L'IDÉAL N'EXISTE PAS

Est-ce que l'État doit verser un salaire décent aux parents qui décident de rester à la maison avec leur enfant? Est-ce que l'État devrait ajuster ce salaire en fonction de chacun des enfants? Est-ce que c'est plus de travail de s'occuper de deux, trois enfants plutôt qu'un seul? Si la réponse est oui à toutes ces questions, comment s'assurer que ces parents feront un travail adéquat? Comment être certains qu'ils s'occuperont des tâches que l'État s'attendra d'eux en tant «qu'employeur»? Qui aura droit à ce salaire, le père ou la mère?
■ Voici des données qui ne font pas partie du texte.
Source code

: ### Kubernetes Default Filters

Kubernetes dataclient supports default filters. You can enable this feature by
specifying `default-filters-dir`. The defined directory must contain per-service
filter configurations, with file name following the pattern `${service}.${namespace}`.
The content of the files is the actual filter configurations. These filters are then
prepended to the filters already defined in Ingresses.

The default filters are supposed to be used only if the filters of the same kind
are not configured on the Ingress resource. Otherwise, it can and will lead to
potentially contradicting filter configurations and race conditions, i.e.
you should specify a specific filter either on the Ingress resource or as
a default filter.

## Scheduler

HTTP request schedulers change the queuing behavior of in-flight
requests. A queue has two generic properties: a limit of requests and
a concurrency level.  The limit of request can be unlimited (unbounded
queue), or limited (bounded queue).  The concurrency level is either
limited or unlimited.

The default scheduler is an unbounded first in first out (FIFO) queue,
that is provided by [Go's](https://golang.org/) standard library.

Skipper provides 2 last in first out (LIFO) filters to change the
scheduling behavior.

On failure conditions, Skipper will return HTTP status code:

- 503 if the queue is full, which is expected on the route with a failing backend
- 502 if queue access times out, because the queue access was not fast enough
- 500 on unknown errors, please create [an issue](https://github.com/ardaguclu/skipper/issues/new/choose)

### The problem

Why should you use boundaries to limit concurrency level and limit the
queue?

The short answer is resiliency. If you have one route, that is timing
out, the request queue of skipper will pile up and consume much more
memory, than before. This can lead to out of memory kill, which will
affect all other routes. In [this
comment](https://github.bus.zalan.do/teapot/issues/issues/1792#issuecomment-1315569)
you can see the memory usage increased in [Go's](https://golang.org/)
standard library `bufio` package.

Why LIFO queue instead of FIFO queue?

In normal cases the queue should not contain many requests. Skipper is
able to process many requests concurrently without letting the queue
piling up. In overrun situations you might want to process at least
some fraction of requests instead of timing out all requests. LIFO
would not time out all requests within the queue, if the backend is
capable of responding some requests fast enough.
Pourquoi le père et non la mère, pourquoi la mère et non le père? Pourquoi pas tous les deux? Ne réclame-t-on pas plus de place pour les pères? N'est-il pas essentiel dans la vie d'un enfant d'avoir la présence de ses deux parents? Malheureusement, l'idéal n'existe pas et même si personne n'est contre la vertu, il faut également être réaliste. Nous devons vivre avec nos choix et les conséquences à long terme de ces choix. Tout le monde rêve de rester à la maison avec ses enfants, d'assister en direct à leur évolution année après année. On rêve tous d'avoir le temps, en plus d'entretenir la maison, de fleurir le jardin, de cuisiner des plats santé, d'éviter le trafic le matin... Mais comme disait ma défunte mère, on ne peut avoir le beurre et l'argent du beurre. Lorsque nous décidons de mettre des enfants au monde, nous devons être conscients de toutes les conséquences qui viennent avec nos petits chérubins et nous devons assumer nos choix sur toute la ligne et arrêter de blâmer l'État et la société.